-- start of Provided records --
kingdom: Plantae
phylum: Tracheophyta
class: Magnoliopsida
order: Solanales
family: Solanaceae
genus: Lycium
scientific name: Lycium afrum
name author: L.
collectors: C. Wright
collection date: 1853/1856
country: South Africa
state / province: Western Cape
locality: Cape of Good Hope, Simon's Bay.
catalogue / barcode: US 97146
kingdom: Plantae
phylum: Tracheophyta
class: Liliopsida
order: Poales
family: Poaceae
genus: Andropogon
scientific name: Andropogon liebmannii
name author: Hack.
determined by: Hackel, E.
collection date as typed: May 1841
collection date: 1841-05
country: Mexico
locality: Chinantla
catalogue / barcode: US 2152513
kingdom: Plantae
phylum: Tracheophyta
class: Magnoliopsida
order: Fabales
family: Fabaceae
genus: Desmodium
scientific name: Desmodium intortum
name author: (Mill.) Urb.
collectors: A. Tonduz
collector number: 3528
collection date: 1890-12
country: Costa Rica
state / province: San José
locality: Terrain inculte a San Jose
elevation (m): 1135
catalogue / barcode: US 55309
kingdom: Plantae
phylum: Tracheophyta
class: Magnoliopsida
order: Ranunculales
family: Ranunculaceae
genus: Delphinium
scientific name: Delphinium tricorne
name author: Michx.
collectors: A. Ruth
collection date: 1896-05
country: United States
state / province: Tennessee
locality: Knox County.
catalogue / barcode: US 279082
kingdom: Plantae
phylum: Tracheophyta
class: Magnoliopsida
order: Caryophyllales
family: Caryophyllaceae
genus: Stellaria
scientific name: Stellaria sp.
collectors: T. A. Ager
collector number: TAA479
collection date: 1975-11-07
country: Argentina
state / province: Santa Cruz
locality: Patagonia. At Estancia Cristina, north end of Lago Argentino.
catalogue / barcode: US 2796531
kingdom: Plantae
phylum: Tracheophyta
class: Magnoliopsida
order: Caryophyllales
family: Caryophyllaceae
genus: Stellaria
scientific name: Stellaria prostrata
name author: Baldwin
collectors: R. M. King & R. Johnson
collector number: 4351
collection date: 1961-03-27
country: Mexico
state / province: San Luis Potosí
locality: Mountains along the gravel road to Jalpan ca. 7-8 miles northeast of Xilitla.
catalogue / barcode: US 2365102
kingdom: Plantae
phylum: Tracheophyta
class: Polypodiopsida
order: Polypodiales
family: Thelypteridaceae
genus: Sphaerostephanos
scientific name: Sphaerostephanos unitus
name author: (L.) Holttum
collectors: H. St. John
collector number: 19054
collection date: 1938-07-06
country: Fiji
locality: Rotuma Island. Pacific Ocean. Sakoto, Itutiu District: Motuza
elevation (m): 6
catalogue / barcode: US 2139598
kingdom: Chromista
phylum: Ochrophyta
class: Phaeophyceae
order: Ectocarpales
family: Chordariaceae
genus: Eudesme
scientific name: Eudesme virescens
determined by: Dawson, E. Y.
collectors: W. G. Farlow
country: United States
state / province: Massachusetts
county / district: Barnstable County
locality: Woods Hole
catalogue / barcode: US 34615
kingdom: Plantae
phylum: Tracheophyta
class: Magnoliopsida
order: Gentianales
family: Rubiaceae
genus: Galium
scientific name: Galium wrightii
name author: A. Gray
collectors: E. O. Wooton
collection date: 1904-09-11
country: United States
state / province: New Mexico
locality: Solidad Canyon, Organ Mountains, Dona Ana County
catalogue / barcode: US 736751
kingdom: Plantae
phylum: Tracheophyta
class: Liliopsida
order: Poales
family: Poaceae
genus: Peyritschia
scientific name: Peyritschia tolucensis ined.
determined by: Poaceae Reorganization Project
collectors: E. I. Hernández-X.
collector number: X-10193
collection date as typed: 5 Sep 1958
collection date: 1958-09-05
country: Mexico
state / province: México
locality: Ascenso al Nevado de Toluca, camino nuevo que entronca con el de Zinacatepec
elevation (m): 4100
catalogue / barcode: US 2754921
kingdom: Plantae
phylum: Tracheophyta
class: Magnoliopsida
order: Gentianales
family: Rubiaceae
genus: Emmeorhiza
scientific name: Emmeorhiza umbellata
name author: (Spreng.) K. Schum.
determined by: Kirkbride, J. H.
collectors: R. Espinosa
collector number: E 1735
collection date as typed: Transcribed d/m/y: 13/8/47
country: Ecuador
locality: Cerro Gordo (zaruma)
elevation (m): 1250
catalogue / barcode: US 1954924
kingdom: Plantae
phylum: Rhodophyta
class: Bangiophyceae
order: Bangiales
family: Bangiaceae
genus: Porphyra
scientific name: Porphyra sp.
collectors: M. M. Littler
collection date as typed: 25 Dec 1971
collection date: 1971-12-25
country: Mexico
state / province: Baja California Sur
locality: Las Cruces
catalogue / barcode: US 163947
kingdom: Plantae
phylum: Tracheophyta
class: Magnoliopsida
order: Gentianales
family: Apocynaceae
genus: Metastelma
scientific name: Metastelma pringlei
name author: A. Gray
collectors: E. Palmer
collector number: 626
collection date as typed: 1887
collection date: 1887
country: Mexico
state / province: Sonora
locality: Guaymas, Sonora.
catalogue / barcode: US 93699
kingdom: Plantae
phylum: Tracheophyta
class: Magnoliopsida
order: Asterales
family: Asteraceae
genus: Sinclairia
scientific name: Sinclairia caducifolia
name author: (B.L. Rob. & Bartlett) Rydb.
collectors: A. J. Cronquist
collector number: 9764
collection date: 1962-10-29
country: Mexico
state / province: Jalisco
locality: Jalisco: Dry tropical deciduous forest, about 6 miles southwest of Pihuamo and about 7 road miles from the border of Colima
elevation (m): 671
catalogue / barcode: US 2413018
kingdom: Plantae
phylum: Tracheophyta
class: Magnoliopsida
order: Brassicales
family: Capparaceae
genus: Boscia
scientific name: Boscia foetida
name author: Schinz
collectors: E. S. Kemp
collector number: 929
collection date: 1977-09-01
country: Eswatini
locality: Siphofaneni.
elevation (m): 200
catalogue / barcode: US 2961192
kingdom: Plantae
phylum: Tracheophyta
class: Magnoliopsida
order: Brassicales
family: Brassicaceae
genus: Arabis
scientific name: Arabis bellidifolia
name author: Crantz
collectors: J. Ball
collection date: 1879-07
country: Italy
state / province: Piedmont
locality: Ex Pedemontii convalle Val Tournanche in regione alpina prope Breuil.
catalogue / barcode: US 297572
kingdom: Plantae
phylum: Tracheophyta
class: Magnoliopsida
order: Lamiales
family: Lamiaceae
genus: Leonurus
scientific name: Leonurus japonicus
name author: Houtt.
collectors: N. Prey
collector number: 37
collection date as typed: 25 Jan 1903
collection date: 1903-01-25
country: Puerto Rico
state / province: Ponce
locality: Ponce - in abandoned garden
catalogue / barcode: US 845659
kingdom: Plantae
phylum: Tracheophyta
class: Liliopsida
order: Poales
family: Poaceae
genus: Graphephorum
-- end of Provided records --
▶ [What needs to be done]
Render every line of the listing above as a Markdown table with a Row column holding its sequence number and an Entry column holding the line itself, skipping any blank lines.

▶ [Exercise response]
| Row | Entry |
|---|---|
| 1 | kingdom: Plantae |
| 2 | phylum: Tracheophyta |
| 3 | class: Magnoliopsida |
| 4 | order: Solanales |
| 5 | family: Solanaceae |
| 6 | genus: Lycium |
| 7 | scientific name: Lycium afrum |
| 8 | name author: L. |
| 9 | collectors: C. Wright |
| 10 | collection date: 1853/1856 |
| 11 | country: South Africa |
| 12 | state / province: Western Cape |
| 13 | locality: Cape of Good Hope, Simon's Bay. |
| 14 | catalogue / barcode: US 97146 |
| 15 | kingdom: Plantae |
| 16 | phylum: Tracheophyta |
| 17 | class: Liliopsida |
| 18 | order: Poales |
| 19 | family: Poaceae |
| 20 | genus: Andropogon |
| 21 | scientific name: Andropogon liebmannii |
| 22 | name author: Hack. |
| 23 | determined by: Hackel, E. |
| 24 | collection date as typed: May 1841 |
| 25 | collection date: 1841-05 |
| 26 | country: Mexico |
| 27 | locality: Chinantla |
| 28 | catalogue / barcode: US 2152513 |
| 29 | kingdom: Plantae |
| 30 | phylum: Tracheophyta |
| 31 | class: Magnoliopsida |
| 32 | order: Fabales |
| 33 | family: Fabaceae |
| 34 | genus: Desmodium |
| 35 | scientific name: Desmodium intortum |
| 36 | name author: (Mill.) Urb. |
| 37 | collectors: A. Tonduz |
| 38 | collector number: 3528 |
| 39 | collection date: 1890-12 |
| 40 | country: Costa Rica |
| 41 | state / province: San José |
| 42 | locality: Terrain inculte a San Jose |
| 43 | elevation (m): 1135 |
| 44 | catalogue / barcode: US 55309 |
| 45 | kingdom: Plantae |
| 46 | phylum: Tracheophyta |
| 47 | class: Magnoliopsida |
| 48 | order: Ranunculales |
| 49 | family: Ranunculaceae |
| 50 | genus: Delphinium |
| 51 | scientific name: Delphinium tricorne |
| 52 | name author: Michx. |
| 53 | collectors: A. Ruth |
| 54 | collection date: 1896-05 |
| 55 | country: United States |
| 56 | state / province: Tennessee |
| 57 | locality: Knox County. |
| 58 | catalogue / barcode: US 279082 |
| 59 | kingdom: Plantae |
| 60 | phylum: Tracheophyta |
| 61 | class: Magnoliopsida |
| 62 | order: Caryophyllales |
| 63 | family: Caryophyllaceae |
| 64 | genus: Stellaria |
| 65 | scientific name: Stellaria sp. |
| 66 | collectors: T. A. Ager |
| 67 | collector number: TAA479 |
| 68 | collection date: 1975-11-07 |
| 69 | country: Argentina |
| 70 | state / province: Santa Cruz |
| 71 | locality: Patagonia. At Estancia Cristina, north end of Lago Argentino. |
| 72 | catalogue / barcode: US 2796531 |
| 73 | kingdom: Plantae |
| 74 | phylum: Tracheophyta |
| 75 | class: Magnoliopsida |
| 76 | order: Caryophyllales |
| 77 | family: Caryophyllaceae |
| 78 | genus: Stellaria |
| 79 | scientific name: Stellaria prostrata |
| 80 | name author: Baldwin |
| 81 | collectors: R. M. King & R. Johnson |
| 82 | collector number: 4351 |
| 83 | collection date: 1961-03-27 |
| 84 | country: Mexico |
| 85 | state / province: San Luis Potosí |
| 86 | locality: Mountains along the gravel road to Jalpan ca. 7-8 miles northeast of Xilitla. |
| 87 | catalogue / barcode: US 2365102 |
| 88 | kingdom: Plantae |
| 89 | phylum: Tracheophyta |
| 90 | class: Polypodiopsida |
| 91 | order: Polypodiales |
| 92 | family: Thelypteridaceae |
| 93 | genus: Sphaerostephanos |
| 94 | scientific name: Sphaerostephanos unitus |
| 95 | name author: (L.) Holttum |
| 96 | collectors: H. St. John |
| 97 | collector number: 19054 |
| 98 | collection date: 1938-07-06 |
| 99 | country: Fiji |
| 100 | locality: Rotuma Island. Pacific Ocean. Sakoto, Itutiu District: Motuza |
| 101 | elevation (m): 6 |
| 102 | catalogue / barcode: US 2139598 |
| 103 | kingdom: Chromista |
| 104 | phylum: Ochrophyta |
| 105 | class: Phaeophyceae |
| 106 | order: Ectocarpales |
| 107 | family: Chordariaceae |
| 108 | genus: Eudesme |
| 109 | scientific name: Eudesme virescens |
| 110 | determined by: Dawson, E. Y. |
| 111 | collectors: W. G. Farlow |
| 112 | country: United States |
| 113 | state / province: Massachusetts |
| 114 | county / district: Barnstable County |
| 115 | locality: Woods Hole |
| 116 | catalogue / barcode: US 34615 |
| 117 | kingdom: Plantae |
| 118 | phylum: Tracheophyta |
| 119 | class: Magnoliopsida |
| 120 | order: Gentianales |
| 121 | family: Rubiaceae |
| 122 | genus: Galium |
| 123 | scientific name: Galium wrightii |
| 124 | name author: A. Gray |
| 125 | collectors: E. O. Wooton |
| 126 | collection date: 1904-09-11 |
| 127 | country: United States |
| 128 | state / province: New Mexico |
| 129 | locality: Solidad Canyon, Organ Mountains, Dona Ana County |
| 130 | catalogue / barcode: US 736751 |
| 131 | kingdom: Plantae |
| 132 | phylum: Tracheophyta |
| 133 | class: Liliopsida |
| 134 | order: Poales |
| 135 | family: Poaceae |
| 136 | genus: Peyritschia |
| 137 | scientific name: Peyritschia tolucensis ined. |
| 138 | determined by: Poaceae Reorganization Project |
| 139 | collectors: E. I. Hernández-X. |
| 140 | collector number: X-10193 |
| 141 | collection date as typed: 5 Sep 1958 |
| 142 | collection date: 1958-09-05 |
| 143 | country: Mexico |
| 144 | state / province: México |
| 145 | locality: Ascenso al Nevado de Toluca, camino nuevo que entronca con el de Zinacatepec |
| 146 | elevation (m): 4100 |
| 147 | catalogue / barcode: US 2754921 |
| 148 | kingdom: Plantae |
| 149 | phylum: Tracheophyta |
| 150 | class: Magnoliopsida |
| 151 | order: Gentianales |
| 152 | family: Rubiaceae |
| 153 | genus: Emmeorhiza |
| 154 | scientific name: Emmeorhiza umbellata |
| 155 | name author: (Spreng.) K. Schum. |
| 156 | determined by: Kirkbride, J. H. |
| 157 | collectors: R. Espinosa |
| 158 | collector number: E 1735 |
| 159 | collection date as typed: Transcribed d/m/y: 13/8/47 |
| 160 | country: Ecuador |
| 161 | locality: Cerro Gordo (zaruma) |
| 162 | elevation (m): 1250 |
| 163 | catalogue / barcode: US 1954924 |
| 164 | kingdom: Plantae |
| 165 | phylum: Rhodophyta |
| 166 | class: Bangiophyceae |
| 167 | order: Bangiales |
| 168 | family: Bangiaceae |
| 169 | genus: Porphyra |
| 170 | scientific name: Porphyra sp. |
| 171 | collectors: M. M. Littler |
| 172 | collection date as typed: 25 Dec 1971 |
| 173 | collection date: 1971-12-25 |
| 174 | country: Mexico |
| 175 | state / province: Baja California Sur |
| 176 | locality: Las Cruces |
| 177 | catalogue / barcode: US 163947 |
| 178 | kingdom: Plantae |
| 179 | phylum: Tracheophyta |
| 180 | class: Magnoliopsida |
| 181 | order: Gentianales |
| 182 | family: Apocynaceae |
| 183 | genus: Metastelma |
| 184 | scientific name: Metastelma pringlei |
| 185 | name author: A. Gray |
| 186 | collectors: E. Palmer |
| 187 | collector number: 626 |
| 188 | collection date as typed: 1887 |
| 189 | collection date: 1887 |
| 190 | country: Mexico |
| 191 | state / province: Sonora |
| 192 | locality: Guaymas, Sonora. |
| 193 | catalogue / barcode: US 93699 |
| 194 | kingdom: Plantae |
| 195 | phylum: Tracheophyta |
| 196 | class: Magnoliopsida |
| 197 | order: Asterales |
| 198 | family: Asteraceae |
| 199 | genus: Sinclairia |
| 200 | scientific name: Sinclairia caducifolia |
| 201 | name author: (B.L. Rob. & Bartlett) Rydb. |
| 202 | collectors: A. J. Cronquist |
| 203 | collector number: 9764 |
| 204 | collection date: 1962-10-29 |
| 205 | country: Mexico |
| 206 | state / province: Jalisco |
| 207 | locality: Jalisco: Dry tropical deciduous forest, about 6 miles southwest of Pihuamo and about 7 road miles from the border of Colima |
| 208 | elevation (m): 671 |
| 209 | catalogue / barcode: US 2413018 |
| 210 | kingdom: Plantae |
| 211 | phylum: Tracheophyta |
| 212 | class: Magnoliopsida |
| 213 | order: Brassicales |
| 214 | family: Capparaceae |
| 215 | genus: Boscia |
| 216 | scientific name: Boscia foetida |
| 217 | name author: Schinz |
| 218 | collectors: E. S. Kemp |
| 219 | collector number: 929 |
| 220 | collection date: 1977-09-01 |
| 221 | country: Eswatini |
| 222 | locality: Siphofaneni. |
| 223 | elevation (m): 200 |
| 224 | catalogue / barcode: US 2961192 |
| 225 | kingdom: Plantae |
| 226 | phylum: Tracheophyta |
| 227 | class: Magnoliopsida |
| 228 | order: Brassicales |
| 229 | family: Brassicaceae |
| 230 | genus: Arabis |
| 231 | scientific name: Arabis bellidifolia |
| 232 | name author: Crantz |
| 233 | collectors: J. Ball |
| 234 | collection date: 1879-07 |
| 235 | country: Italy |
| 236 | state / province: Piedmont |
| 237 | locality: Ex Pedemontii convalle Val Tournanche in regione alpina prope Breuil. |
| 238 | catalogue / barcode: US 297572 |
| 239 | kingdom: Plantae |
| 240 | phylum: Tracheophyta |
| 241 | class: Magnoliopsida |
| 242 | order: Lamiales |
| 243 | family: Lamiaceae |
| 244 | genus: Leonurus |
| 245 | scientific name: Leonurus japonicus |
| 246 | name author: Houtt. |
| 247 | collectors: N. Prey |
| 248 | collector number: 37 |
| 249 | collection date as typed: 25 Jan 1903 |
| 250 | collection date: 1903-01-25 |
| 251 | country: Puerto Rico |
| 252 | state / province: Ponce |
| 253 | locality: Ponce - in abandoned garden |
| 254 | catalogue / barcode: US 845659 |
| 255 | kingdom: Plantae |
| 256 | phylum: Tracheophyta |
| 257 | class: Liliopsida |
| 258 | order: Poales |
| 259 | family: Poaceae |
| 260 | genus: Graphephorum |